> EXERCISE
Could you copy the material starting with the line that contains "- [ ] Imaging data" and going on through the line that contains "serviços Microsoft usado</span><span", swapping "Feature attribution" for "Feature importance" and changing nothing else? Leave the pictures out of your answer.

> EXERCISE INPUTS
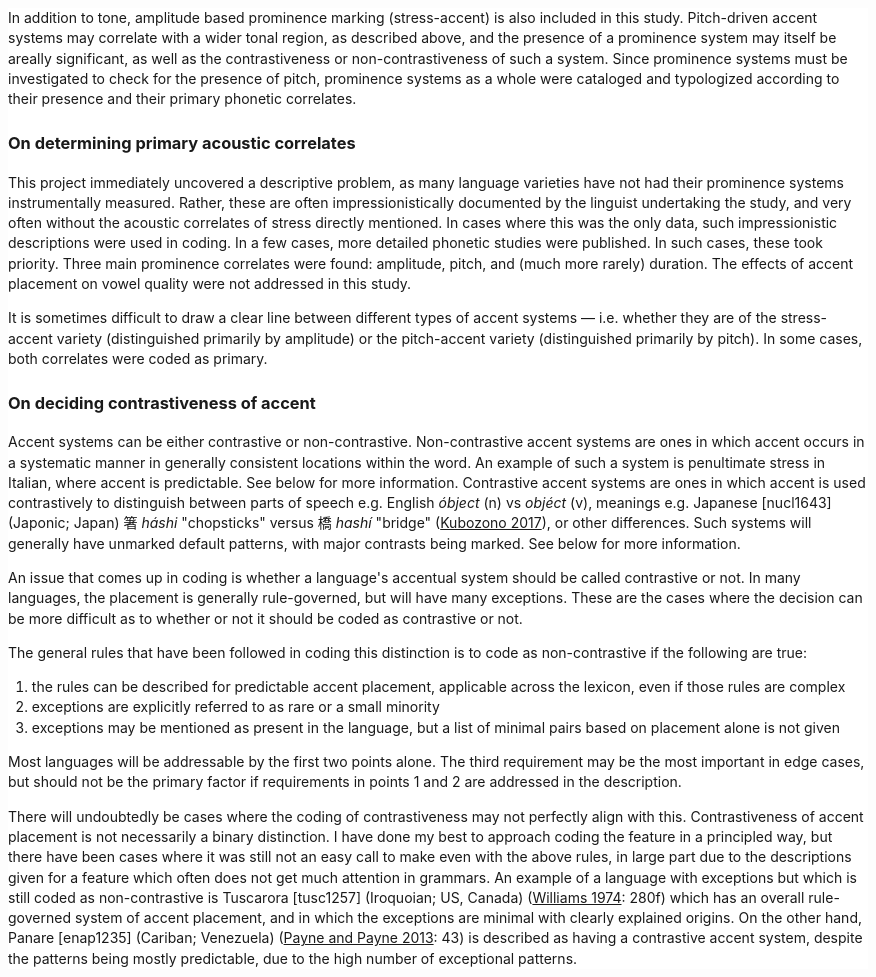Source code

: In addition to tone, amplitude based prominence marking (stress-accent) is also included in this study. Pitch-driven accent systems may correlate with a wider tonal region, as described above, and the presence of a prominence system may itself be areally significant, as well as the contrastiveness or non-contrastiveness of such a system. Since prominence systems must be investigated to check for the presence of pitch, prominence systems as a whole were cataloged and typologized according to their presence and their primary phonetic correlates.

### On determining primary acoustic correlates
This project immediately uncovered a descriptive problem, as many language varieties have not had their prominence systems instrumentally measured. Rather, these are often impressionistically documented by the linguist undertaking the study, and very often without the acoustic correlates of stress directly mentioned. In cases where this was the only data, such impressionistic descriptions were used in coding. In a few cases, more detailed phonetic studies were published. In such cases, these took priority. Three main prominence correlates were found: amplitude, pitch, and (much more rarely) duration. The effects of accent placement on vowel quality were not addressed in this study.

It is sometimes difficult to draw a clear line between different types of accent systems — i.e. whether they are of the stress-accent variety (distinguished primarily by amplitude) or the pitch-accent variety (distinguished primarily by pitch). In some cases, both correlates were coded as primary.

### On deciding contrastiveness of accent
Accent systems can be either contrastive or non-contrastive. Non-contrastive accent systems are ones in which accent occurs in a systematic manner in generally consistent locations within the word. An example of such a system is penultimate stress in Italian, where accent is predictable. See below for more information. Contrastive accent systems are ones in which accent is used contrastively to distinguish between parts of speech e.g. English *óbject* (n) vs *objéct* (v), meanings e.g. Japanese \[nucl1643\] (Japonic; Japan) 箸 *háshi* "chopsticks" versus 橋 *hashí* "bridge" ([Kubozono 2017](Source#cldf:kubozono2017accent)), or other differences. Such systems will generally have unmarked default patterns, with major contrasts being marked. See below for more information.

An issue that comes up in coding is whether a language's accentual system should be called contrastive or not. In many languages, the placement is generally rule-governed, but will have many exceptions. These are the cases where the decision can be more difficult as to whether or not it should be coded as contrastive or not.

The general rules that have been followed in coding this distinction is to code as non-contrastive if the following are true:

1. the rules can be described for predictable accent placement, applicable across the lexicon, even if those rules are complex
2. exceptions are explicitly referred to as rare or a small minority
3. exceptions may be mentioned as present in the language, but a list of minimal pairs based on placement alone is not given

Most languages will be addressable by the first two points alone. The third requirement may be the most important in edge cases, but should not be the primary factor if requirements in points 1 and 2 are addressed in the description.

There will undoubtedly be cases where the coding of contrastiveness may not perfectly align with this. Contrastiveness of accent placement is not necessarily a binary distinction. I have done my best to approach coding the feature in a principled way, but there have been cases where it was still not an easy call to make even with the above rules, in large part due to the descriptions given for a feature which often does not get much attention in grammars. An example of a language with exceptions but which is still coded as non-contrastive is Tuscarora \[tusc1257\] (Iroquoian; US, Canada) ([Williams 1974](Source#cldf:williams1974tuscarora): 280f) which has an overall rule-governed system of accent placement, and in which the exceptions are minimal with clearly explained origins. On the other hand, Panare \[enap1235\] (Cariban; Venezuela) ([Payne and Payne 2013](Source#cldf:payne2013panare): 43) is described as having a contrastive accent system, despite the patterns being mostly predictable, due to the high number of exceptional patterns.
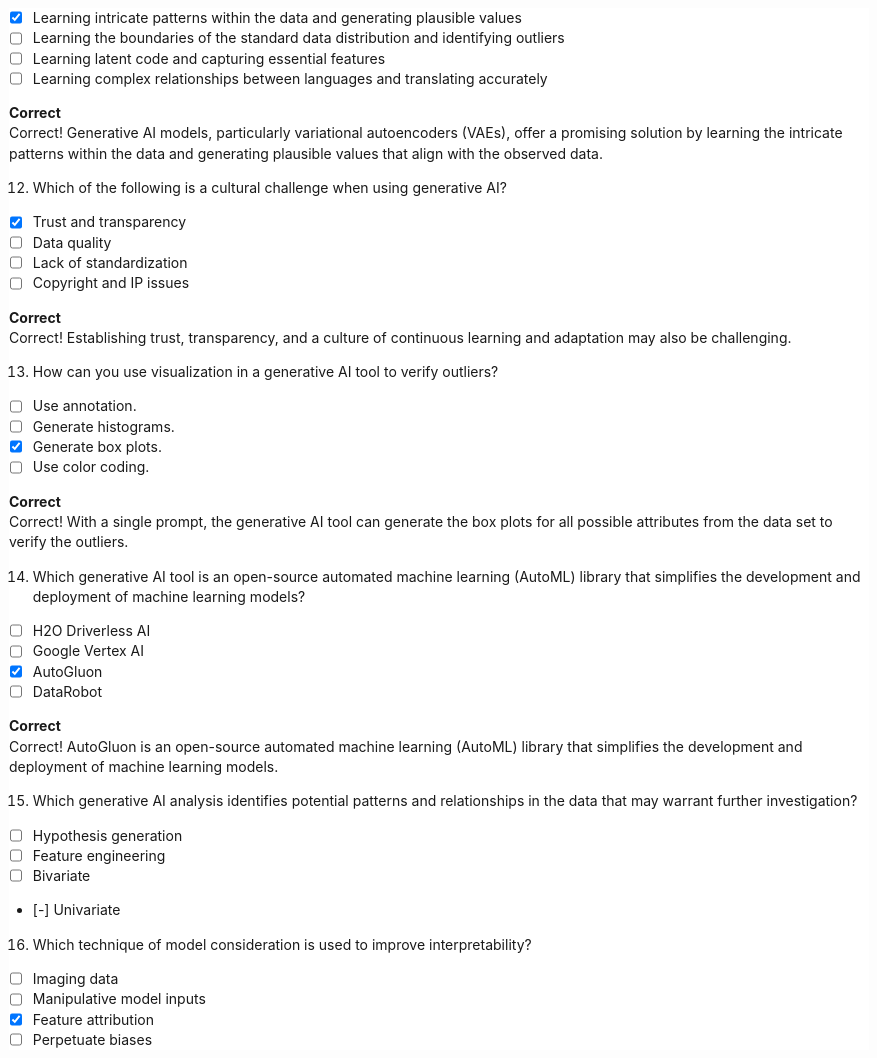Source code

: - [x] Learning intricate patterns within the data and generating plausible values
- [ ] Learning the boundaries of the standard data distribution and identifying outliers  
- [ ] Learning latent code and capturing essential features  
- [ ] Learning complex relationships between languages and translating accurately

**Correct**  
Correct! Generative AI models, particularly variational autoencoders (VAEs), offer a promising solution by learning the intricate patterns within the data and generating plausible values that align with the observed data.

12. Which of the following is a cultural challenge when using generative AI?

- [x] Trust and transparency
- [ ] Data quality  
- [ ] Lack of standardization  
- [ ] Copyright and IP issues

**Correct**  
Correct! Establishing trust, transparency, and a culture of continuous learning and adaptation may also be challenging.

13. How can you use visualization in a generative AI tool to verify outliers?

- [ ] Use annotation.  
- [ ] Generate histograms.  
- [x] Generate box plots.
- [ ] Use color coding.

**Correct**  
Correct! With a single prompt, the generative AI tool can generate the box plots for all possible attributes from the data set to verify the outliers.

14. Which generative AI tool is an open-source automated machine learning (AutoML) library that simplifies the development and deployment of machine learning models?

- [ ] H2O Driverless AI  
- [ ] Google Vertex AI  
- [x] AutoGluon
- [ ] DataRobot

**Correct**  
Correct! AutoGluon is an open-source automated machine learning (AutoML) library that simplifies the development and deployment of machine learning models.

15. Which generative AI analysis identifies potential patterns and relationships in the data that may warrant further investigation?

- [ ] Hypothesis generation  
- [ ] Feature engineering  
- [ ] Bivariate  
- [-] Univariate

16. Which technique of model consideration is used to improve interpretability?

- [ ] Imaging data  
- [ ] Manipulative model inputs  
- [x] Feature attribution
- [ ] Perpetuate biases
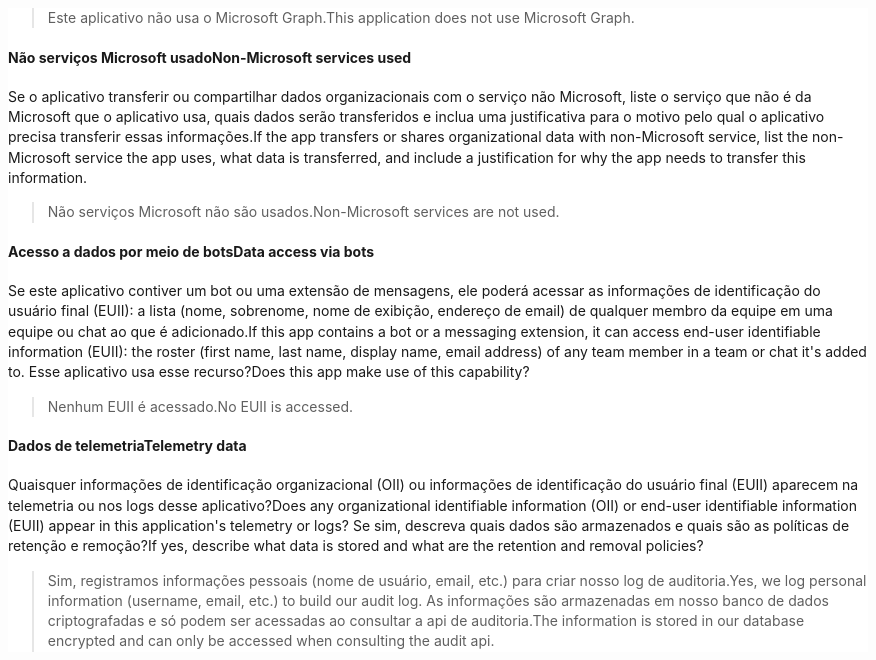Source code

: ><span data-ttu-id="e3fd6-129">Este aplicativo não usa o Microsoft Graph.</span><span class="sxs-lookup"><span data-stu-id="e3fd6-129">This application does not use Microsoft Graph.</span></span>


#### <a name="non-microsoft-services-used"></a><span data-ttu-id="e3fd6-130">Não serviços Microsoft usado</span><span class="sxs-lookup"><span data-stu-id="e3fd6-130">Non-Microsoft services used</span></span>

<span data-ttu-id="e3fd6-131">Se o aplicativo transferir ou compartilhar dados organizacionais com o serviço não Microsoft, liste o serviço que não é da Microsoft que o aplicativo usa, quais dados serão transferidos e inclua uma justificativa para o motivo pelo qual o aplicativo precisa transferir essas informações.</span><span class="sxs-lookup"><span data-stu-id="e3fd6-131">If the app transfers or shares organizational data with non-Microsoft service, list the non-Microsoft service the app uses, what data is transferred, and include a justification for why the app needs to transfer this information.</span></span>

><span data-ttu-id="e3fd6-132">Não serviços Microsoft não são usados.</span><span class="sxs-lookup"><span data-stu-id="e3fd6-132">Non-Microsoft services are not used.</span></span>

#### <a name="data-access-via-bots"></a><span data-ttu-id="e3fd6-133">Acesso a dados por meio de bots</span><span class="sxs-lookup"><span data-stu-id="e3fd6-133">Data access via bots</span></span>

<span data-ttu-id="e3fd6-134">Se este aplicativo contiver um bot ou uma extensão de mensagens, ele poderá acessar as informações de identificação do usuário final (EUII): a lista (nome, sobrenome, nome de exibição, endereço de email) de qualquer membro da equipe em uma equipe ou chat ao que é adicionado.</span><span class="sxs-lookup"><span data-stu-id="e3fd6-134">If this app contains a bot or a messaging extension, it can access end-user identifiable information (EUII): the roster (first name, last name, display name, email address) of any team member in a team or chat it's added to.</span></span> <span data-ttu-id="e3fd6-135">Esse aplicativo usa esse recurso?</span><span class="sxs-lookup"><span data-stu-id="e3fd6-135">Does this app make use of this capability?</span></span>

><span data-ttu-id="e3fd6-136">Nenhum EUII é acessado.</span><span class="sxs-lookup"><span data-stu-id="e3fd6-136">No EUII is accessed.</span></span>



#### <a name="telemetry-data"></a><span data-ttu-id="e3fd6-137">Dados de telemetria</span><span class="sxs-lookup"><span data-stu-id="e3fd6-137">Telemetry data</span></span>

<span data-ttu-id="e3fd6-138">Quaisquer informações de identificação organizacional (OII) ou informações de identificação do usuário final (EUII) aparecem na telemetria ou nos logs desse aplicativo?</span><span class="sxs-lookup"><span data-stu-id="e3fd6-138">Does any organizational identifiable information (OII) or end-user identifiable information (EUII) appear in this application's telemetry or logs?</span></span> <span data-ttu-id="e3fd6-139">Se sim, descreva quais dados são armazenados e quais são as políticas de retenção e remoção?</span><span class="sxs-lookup"><span data-stu-id="e3fd6-139">If yes, describe what data is stored and what are the retention and removal policies?</span></span>

><span data-ttu-id="e3fd6-140">Sim, registramos informações pessoais (nome de usuário, email, etc.) para criar nosso log de auditoria.</span><span class="sxs-lookup"><span data-stu-id="e3fd6-140">Yes, we log personal information (username, email, etc.) to build our audit log.</span></span> <span data-ttu-id="e3fd6-141">As informações são armazenadas em nosso banco de dados criptografadas e só podem ser acessadas ao consultar a api de auditoria.</span><span class="sxs-lookup"><span data-stu-id="e3fd6-141">The information is stored in our database encrypted and can only be accessed when consulting the audit api.</span></span>
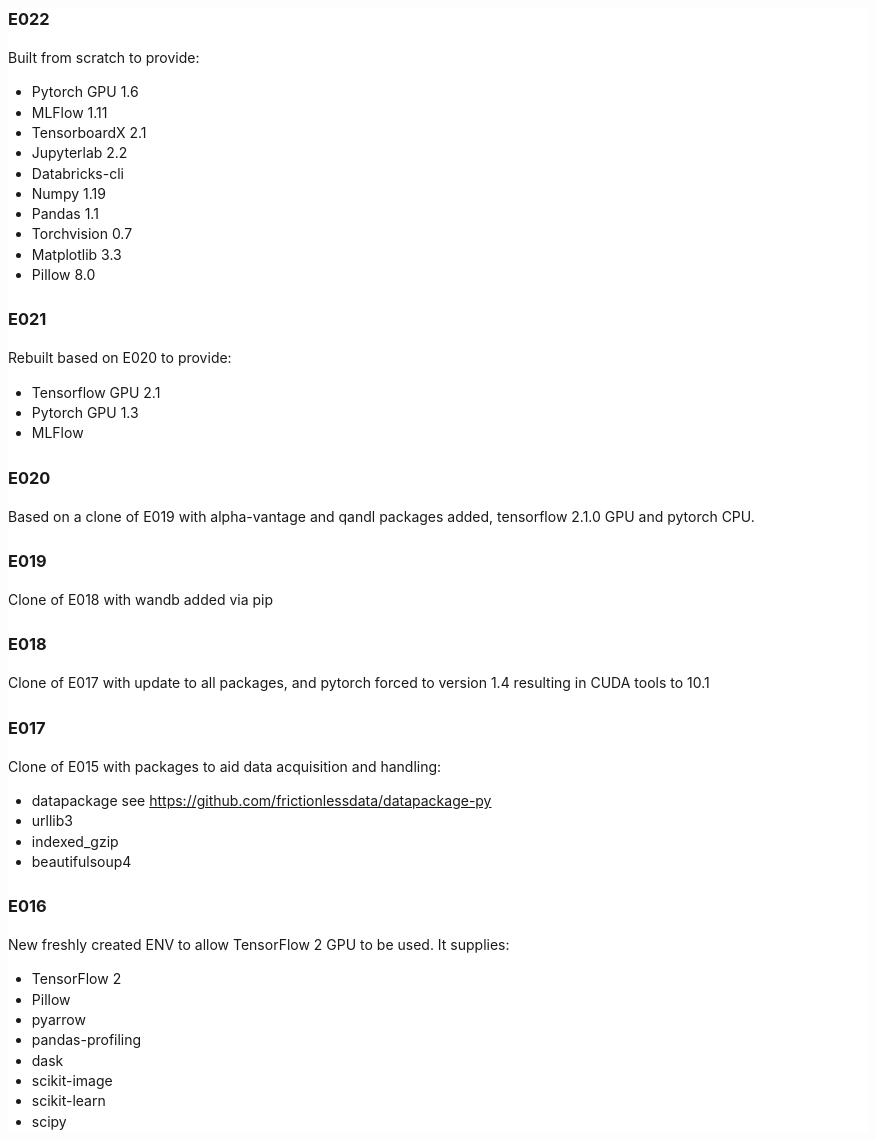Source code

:### E022
Built from scratch to provide:
 - Pytorch GPU  1.6
 - MLFlow  1.11
 - TensorboardX 2.1
 - Jupyterlab 2.2
 - Databricks-cli
 - Numpy 1.19
 - Pandas 1.1
 - Torchvision 0.7
 - Matplotlib 3.3
 - Pillow 8.0

### E021
Rebuilt based on E020 to provide:
 - Tensorflow GPU  2.1
 - Pytorch GPU  1.3
 - MLFlow 

### E020
Based on a clone of E019 with alpha-vantage and qandl packages added, tensorflow 2.1.0 GPU and pytorch CPU.

### E019
Clone of E018 with wandb added via pip

### E018 
Clone of E017 with update to all packages, and pytorch forced to version 1.4 resulting in CUDA tools to 10.1

### E017 
Clone of E015 with packages to aid data acquisition and handling:
  - datapackage see https://github.com/frictionlessdata/datapackage-py 
  - urllib3
  - indexed_gzip
  - beautifulsoup4

### E016
New freshly created ENV to allow TensorFlow 2 GPU to be used.
It supplies:
  - TensorFlow 2
  - Pillow
  - pyarrow
  - pandas-profiling
  - dask
  - scikit-image
  - scikit-learn
  - scipy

> RESULT OF THE TASK
- [ ] Imaging data  
- [ ] Manipulative model inputs  
- [x] Feature importance
- [ ] Perpetuate biases
Source code

: ><span data-ttu-id="e3fd6-129">Este aplicativo não usa o Microsoft Graph.</span><span class="sxs-lookup"><span data-stu-id="e3fd6-129">This application does not use Microsoft Graph.</span></span>


#### <a name="non-microsoft-services-used"></a><span data-ttu-id="e3fd6-130">Não serviços Microsoft usado</span><span class="sxs-lookup"><span data-stu-id="e3fd6-130">Non-Microsoft services used</span></span>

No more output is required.